Julie Claar, a Junior at Penn Manor High School, has been playing video games since she was young.
She says she started gaming because of her older brother.
“He was really interested in them,“ Claar said.
Now, Claar is taking that love of gaming and soon could be considered an athlete at her school. That’s because she’s one of the first students at Penn Manor to gravitate toward a team designed for competitive video game playing.
“It would be nice to be more social and get involved with all the aspects of a club and also do something I love,“ she said.
Esports, as it’s called, is growing in schools. There are already schools in Lancaster County with established teams.
Different levels of leagues allow students to compete with others across the country.

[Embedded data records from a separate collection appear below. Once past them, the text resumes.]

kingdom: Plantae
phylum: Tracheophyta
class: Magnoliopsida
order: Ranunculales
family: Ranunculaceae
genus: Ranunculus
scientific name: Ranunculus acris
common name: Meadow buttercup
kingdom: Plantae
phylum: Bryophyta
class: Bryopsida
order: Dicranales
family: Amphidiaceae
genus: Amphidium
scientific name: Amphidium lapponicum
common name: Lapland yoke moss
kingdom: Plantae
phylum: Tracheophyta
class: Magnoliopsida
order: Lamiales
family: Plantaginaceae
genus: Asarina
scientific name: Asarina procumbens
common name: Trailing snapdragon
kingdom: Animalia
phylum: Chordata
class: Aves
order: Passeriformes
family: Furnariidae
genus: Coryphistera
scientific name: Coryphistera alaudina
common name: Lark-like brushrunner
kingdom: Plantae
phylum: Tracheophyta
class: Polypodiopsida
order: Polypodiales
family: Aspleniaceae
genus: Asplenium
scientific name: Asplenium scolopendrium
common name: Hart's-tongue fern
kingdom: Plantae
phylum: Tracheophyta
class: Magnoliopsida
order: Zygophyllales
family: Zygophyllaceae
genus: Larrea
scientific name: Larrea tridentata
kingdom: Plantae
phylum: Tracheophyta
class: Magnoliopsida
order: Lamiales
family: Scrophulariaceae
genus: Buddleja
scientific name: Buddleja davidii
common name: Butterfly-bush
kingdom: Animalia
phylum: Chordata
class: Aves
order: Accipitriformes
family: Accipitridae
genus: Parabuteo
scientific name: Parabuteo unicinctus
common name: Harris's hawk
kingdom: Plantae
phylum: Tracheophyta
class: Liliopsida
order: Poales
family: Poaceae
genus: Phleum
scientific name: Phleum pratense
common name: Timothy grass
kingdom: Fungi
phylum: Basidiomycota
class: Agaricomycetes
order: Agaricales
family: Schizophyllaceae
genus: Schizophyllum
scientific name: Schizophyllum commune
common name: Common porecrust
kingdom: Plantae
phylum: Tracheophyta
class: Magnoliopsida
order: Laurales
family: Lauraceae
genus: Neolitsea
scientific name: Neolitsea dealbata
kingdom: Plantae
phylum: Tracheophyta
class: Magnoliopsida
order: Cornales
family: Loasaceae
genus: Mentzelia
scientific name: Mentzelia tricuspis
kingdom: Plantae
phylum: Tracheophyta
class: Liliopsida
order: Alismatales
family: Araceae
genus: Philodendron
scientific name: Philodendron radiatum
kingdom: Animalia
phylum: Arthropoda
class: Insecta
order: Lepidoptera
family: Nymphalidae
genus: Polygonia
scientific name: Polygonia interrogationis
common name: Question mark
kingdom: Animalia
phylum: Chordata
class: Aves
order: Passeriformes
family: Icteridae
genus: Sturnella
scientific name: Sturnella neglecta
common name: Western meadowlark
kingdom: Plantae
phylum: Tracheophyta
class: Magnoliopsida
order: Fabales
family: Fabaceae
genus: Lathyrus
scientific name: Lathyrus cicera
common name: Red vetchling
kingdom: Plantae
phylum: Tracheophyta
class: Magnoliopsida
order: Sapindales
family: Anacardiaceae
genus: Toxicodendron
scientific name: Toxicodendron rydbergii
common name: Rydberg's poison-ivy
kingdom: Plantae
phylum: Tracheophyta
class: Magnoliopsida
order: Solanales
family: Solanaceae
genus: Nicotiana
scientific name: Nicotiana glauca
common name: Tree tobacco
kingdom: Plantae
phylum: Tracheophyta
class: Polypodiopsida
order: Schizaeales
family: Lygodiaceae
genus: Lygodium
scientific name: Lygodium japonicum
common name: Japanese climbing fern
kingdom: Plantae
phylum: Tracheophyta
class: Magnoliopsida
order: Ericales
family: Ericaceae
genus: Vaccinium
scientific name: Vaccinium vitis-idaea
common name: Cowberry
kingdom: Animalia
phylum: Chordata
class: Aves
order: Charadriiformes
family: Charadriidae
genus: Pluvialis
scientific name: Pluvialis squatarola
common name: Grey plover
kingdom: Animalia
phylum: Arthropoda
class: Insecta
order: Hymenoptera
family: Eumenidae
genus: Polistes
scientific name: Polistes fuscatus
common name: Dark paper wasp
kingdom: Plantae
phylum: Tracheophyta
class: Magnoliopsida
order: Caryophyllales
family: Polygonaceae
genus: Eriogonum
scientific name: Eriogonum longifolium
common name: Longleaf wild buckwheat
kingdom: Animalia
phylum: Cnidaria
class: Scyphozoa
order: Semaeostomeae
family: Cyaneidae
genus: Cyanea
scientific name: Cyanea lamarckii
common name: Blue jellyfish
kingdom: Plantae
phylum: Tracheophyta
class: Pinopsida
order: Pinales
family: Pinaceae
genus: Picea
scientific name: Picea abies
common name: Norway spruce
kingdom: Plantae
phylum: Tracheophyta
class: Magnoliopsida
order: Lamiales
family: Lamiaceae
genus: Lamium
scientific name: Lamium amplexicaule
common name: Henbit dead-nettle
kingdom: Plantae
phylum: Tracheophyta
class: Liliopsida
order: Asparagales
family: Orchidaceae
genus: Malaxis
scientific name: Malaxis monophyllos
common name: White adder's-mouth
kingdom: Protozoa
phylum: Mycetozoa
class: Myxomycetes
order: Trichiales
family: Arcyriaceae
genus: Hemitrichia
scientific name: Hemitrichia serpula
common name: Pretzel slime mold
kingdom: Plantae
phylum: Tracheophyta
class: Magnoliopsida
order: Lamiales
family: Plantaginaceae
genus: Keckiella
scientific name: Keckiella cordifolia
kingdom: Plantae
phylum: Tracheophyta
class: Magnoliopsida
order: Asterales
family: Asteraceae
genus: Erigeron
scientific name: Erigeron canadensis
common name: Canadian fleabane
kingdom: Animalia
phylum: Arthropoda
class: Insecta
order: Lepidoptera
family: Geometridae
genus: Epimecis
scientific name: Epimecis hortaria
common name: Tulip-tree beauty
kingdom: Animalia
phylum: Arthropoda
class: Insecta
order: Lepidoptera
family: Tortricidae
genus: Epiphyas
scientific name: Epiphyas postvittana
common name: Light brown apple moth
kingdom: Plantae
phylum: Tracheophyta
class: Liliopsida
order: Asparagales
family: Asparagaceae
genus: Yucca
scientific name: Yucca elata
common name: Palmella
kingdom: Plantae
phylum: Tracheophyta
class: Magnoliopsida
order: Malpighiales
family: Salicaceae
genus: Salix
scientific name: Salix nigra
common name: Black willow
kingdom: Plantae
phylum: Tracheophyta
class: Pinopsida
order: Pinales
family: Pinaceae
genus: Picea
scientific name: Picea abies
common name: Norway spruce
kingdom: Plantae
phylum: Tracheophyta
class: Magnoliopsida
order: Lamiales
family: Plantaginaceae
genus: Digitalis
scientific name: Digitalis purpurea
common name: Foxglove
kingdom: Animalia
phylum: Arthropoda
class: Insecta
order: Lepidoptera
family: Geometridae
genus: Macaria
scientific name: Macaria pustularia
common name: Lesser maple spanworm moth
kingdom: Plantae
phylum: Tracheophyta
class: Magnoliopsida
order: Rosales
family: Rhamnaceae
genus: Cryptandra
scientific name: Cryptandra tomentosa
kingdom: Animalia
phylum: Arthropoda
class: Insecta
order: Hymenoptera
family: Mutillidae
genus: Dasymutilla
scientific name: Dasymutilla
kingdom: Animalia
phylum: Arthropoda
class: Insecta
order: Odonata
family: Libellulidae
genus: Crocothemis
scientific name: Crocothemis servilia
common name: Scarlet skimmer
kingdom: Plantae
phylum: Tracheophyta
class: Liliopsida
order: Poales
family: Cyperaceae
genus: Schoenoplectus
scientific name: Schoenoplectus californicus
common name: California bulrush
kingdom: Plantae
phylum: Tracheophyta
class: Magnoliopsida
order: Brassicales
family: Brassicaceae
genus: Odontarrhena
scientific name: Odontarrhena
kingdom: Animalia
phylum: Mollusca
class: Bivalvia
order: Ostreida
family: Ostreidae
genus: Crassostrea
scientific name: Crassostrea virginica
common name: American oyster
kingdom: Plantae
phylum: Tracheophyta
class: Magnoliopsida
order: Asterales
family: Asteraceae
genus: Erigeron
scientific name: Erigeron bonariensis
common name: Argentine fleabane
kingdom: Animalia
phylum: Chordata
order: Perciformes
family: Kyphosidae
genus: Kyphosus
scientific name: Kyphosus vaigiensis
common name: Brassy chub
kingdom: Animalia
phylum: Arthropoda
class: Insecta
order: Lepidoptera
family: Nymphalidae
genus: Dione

“It shows how video games connect people,“ said Cody Reynolds, a freshman at Penn Manor.
Years ago, video gaming was seen as an isolated activity with little benefits.
Nick Joniec, an advisor and coach, says putting an esports team at Penn Manor would help students learn what it’s like to be on a team. He said it could play a role in future careers.
“There is a lot of ties to STEM majors and disciplines and careers,“ he said.
Joniec said more than 40 students have shown interest in the team, which is expected to start competing in the fall.
Aidan Lewis, a sophomore, wants to join the team. He said his classmates should consider joining the as well.
“Esports is an actual sport,“ he said.